YOUR GOAL: Can you rewrite the listing below with every instance of "Identify the document elements" changed to "List the document elements" and nothing else altered?

Saved data entries

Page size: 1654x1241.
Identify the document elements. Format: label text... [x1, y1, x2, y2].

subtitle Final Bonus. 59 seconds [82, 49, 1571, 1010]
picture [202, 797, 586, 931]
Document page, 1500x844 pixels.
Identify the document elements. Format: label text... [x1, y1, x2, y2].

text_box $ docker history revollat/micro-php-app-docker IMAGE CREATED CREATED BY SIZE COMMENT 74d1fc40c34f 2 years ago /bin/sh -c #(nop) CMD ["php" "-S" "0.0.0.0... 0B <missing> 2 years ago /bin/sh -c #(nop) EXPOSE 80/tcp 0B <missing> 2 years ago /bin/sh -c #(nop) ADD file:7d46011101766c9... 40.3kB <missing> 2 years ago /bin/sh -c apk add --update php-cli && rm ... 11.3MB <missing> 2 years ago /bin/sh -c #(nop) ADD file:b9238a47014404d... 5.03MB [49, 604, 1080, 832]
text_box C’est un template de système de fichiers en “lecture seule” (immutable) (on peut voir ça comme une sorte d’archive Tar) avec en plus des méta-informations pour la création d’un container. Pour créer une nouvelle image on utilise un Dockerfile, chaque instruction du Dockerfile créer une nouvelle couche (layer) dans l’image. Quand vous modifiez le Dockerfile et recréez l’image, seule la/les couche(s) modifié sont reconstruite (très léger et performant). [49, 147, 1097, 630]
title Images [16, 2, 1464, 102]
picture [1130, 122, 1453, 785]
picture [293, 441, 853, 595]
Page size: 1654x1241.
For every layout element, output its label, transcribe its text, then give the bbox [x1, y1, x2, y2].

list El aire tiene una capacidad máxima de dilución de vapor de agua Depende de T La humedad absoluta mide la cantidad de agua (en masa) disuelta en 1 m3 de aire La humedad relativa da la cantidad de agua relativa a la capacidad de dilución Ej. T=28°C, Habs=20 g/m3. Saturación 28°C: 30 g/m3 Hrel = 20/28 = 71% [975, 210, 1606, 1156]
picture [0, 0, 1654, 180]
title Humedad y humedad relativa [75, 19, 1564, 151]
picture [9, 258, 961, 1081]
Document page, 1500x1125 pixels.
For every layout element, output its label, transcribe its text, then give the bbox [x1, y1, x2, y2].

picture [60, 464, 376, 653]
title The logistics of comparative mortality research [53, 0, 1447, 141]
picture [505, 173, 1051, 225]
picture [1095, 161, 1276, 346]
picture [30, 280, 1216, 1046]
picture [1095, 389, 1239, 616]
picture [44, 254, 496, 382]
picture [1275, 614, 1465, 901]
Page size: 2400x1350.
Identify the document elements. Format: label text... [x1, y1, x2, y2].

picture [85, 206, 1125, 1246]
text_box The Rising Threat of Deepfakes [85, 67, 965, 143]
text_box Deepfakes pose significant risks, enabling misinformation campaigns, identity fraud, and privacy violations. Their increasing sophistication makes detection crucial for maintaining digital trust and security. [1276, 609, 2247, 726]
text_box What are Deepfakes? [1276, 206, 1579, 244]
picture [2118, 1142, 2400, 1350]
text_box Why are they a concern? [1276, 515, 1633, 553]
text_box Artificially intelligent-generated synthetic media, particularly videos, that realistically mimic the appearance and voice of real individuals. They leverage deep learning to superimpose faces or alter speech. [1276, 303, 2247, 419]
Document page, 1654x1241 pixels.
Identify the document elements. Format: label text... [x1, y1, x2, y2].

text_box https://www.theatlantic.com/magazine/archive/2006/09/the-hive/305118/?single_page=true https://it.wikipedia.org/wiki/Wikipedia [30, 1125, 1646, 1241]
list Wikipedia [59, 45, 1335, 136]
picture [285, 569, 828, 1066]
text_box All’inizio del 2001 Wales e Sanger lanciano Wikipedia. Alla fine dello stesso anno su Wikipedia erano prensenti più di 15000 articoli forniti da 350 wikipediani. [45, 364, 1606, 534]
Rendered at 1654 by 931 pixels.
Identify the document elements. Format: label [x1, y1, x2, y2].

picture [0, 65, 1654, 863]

SOLUTION TO THE EXERCISE:
Page size: 1654x1241.
List the document elements. Format: label text... [x1, y1, x2, y2].

subtitle Final Bonus. 59 seconds [82, 49, 1571, 1010]
picture [202, 797, 586, 931]
Document page, 1500x844 pixels.
List the document elements. Format: label text... [x1, y1, x2, y2].

text_box $ docker history revollat/micro-php-app-docker IMAGE CREATED CREATED BY SIZE COMMENT 74d1fc40c34f 2 years ago /bin/sh -c #(nop) CMD ["php" "-S" "0.0.0.0... 0B <missing> 2 years ago /bin/sh -c #(nop) EXPOSE 80/tcp 0B <missing> 2 years ago /bin/sh -c #(nop) ADD file:7d46011101766c9... 40.3kB <missing> 2 years ago /bin/sh -c apk add --update php-cli && rm ... 11.3MB <missing> 2 years ago /bin/sh -c #(nop) ADD file:b9238a47014404d... 5.03MB [49, 604, 1080, 832]
text_box C’est un template de système de fichiers en “lecture seule” (immutable) (on peut voir ça comme une sorte d’archive Tar) avec en plus des méta-informations pour la création d’un container. Pour créer une nouvelle image on utilise un Dockerfile, chaque instruction du Dockerfile créer une nouvelle couche (layer) dans l’image. Quand vous modifiez le Dockerfile et recréez l’image, seule la/les couche(s) modifié sont reconstruite (très léger et performant). [49, 147, 1097, 630]
title Images [16, 2, 1464, 102]
picture [1130, 122, 1453, 785]
picture [293, 441, 853, 595]
Page size: 1654x1241.
For every layout element, output its label, transcribe its text, then give the bbox [x1, y1, x2, y2].

list El aire tiene una capacidad máxima de dilución de vapor de agua Depende de T La humedad absoluta mide la cantidad de agua (en masa) disuelta en 1 m3 de aire La humedad relativa da la cantidad de agua relativa a la capacidad de dilución Ej. T=28°C, Habs=20 g/m3. Saturación 28°C: 30 g/m3 Hrel = 20/28 = 71% [975, 210, 1606, 1156]
picture [0, 0, 1654, 180]
title Humedad y humedad relativa [75, 19, 1564, 151]
picture [9, 258, 961, 1081]
Document page, 1500x1125 pixels.
For every layout element, output its label, transcribe its text, then give the bbox [x1, y1, x2, y2].

picture [60, 464, 376, 653]
title The logistics of comparative mortality research [53, 0, 1447, 141]
picture [505, 173, 1051, 225]
picture [1095, 161, 1276, 346]
picture [30, 280, 1216, 1046]
picture [1095, 389, 1239, 616]
picture [44, 254, 496, 382]
picture [1275, 614, 1465, 901]
Page size: 2400x1350.
List the document elements. Format: label text... [x1, y1, x2, y2].

picture [85, 206, 1125, 1246]
text_box The Rising Threat of Deepfakes [85, 67, 965, 143]
text_box Deepfakes pose significant risks, enabling misinformation campaigns, identity fraud, and privacy violations. Their increasing sophistication makes detection crucial for maintaining digital trust and security. [1276, 609, 2247, 726]
text_box What are Deepfakes? [1276, 206, 1579, 244]
picture [2118, 1142, 2400, 1350]
text_box Why are they a concern? [1276, 515, 1633, 553]
text_box Artificially intelligent-generated synthetic media, particularly videos, that realistically mimic the appearance and voice of real individuals. They leverage deep learning to superimpose faces or alter speech. [1276, 303, 2247, 419]
Document page, 1654x1241 pixels.
List the document elements. Format: label text... [x1, y1, x2, y2].

text_box https://www.theatlantic.com/magazine/archive/2006/09/the-hive/305118/?single_page=true https://it.wikipedia.org/wiki/Wikipedia [30, 1125, 1646, 1241]
list Wikipedia [59, 45, 1335, 136]
picture [285, 569, 828, 1066]
text_box All’inizio del 2001 Wales e Sanger lanciano Wikipedia. Alla fine dello stesso anno su Wikipedia erano prensenti più di 15000 articoli forniti da 350 wikipediani. [45, 364, 1606, 534]
Rendered at 1654 by 931 pixels.
List the document elements. Format: label [x1, y1, x2, y2].

picture [0, 65, 1654, 863]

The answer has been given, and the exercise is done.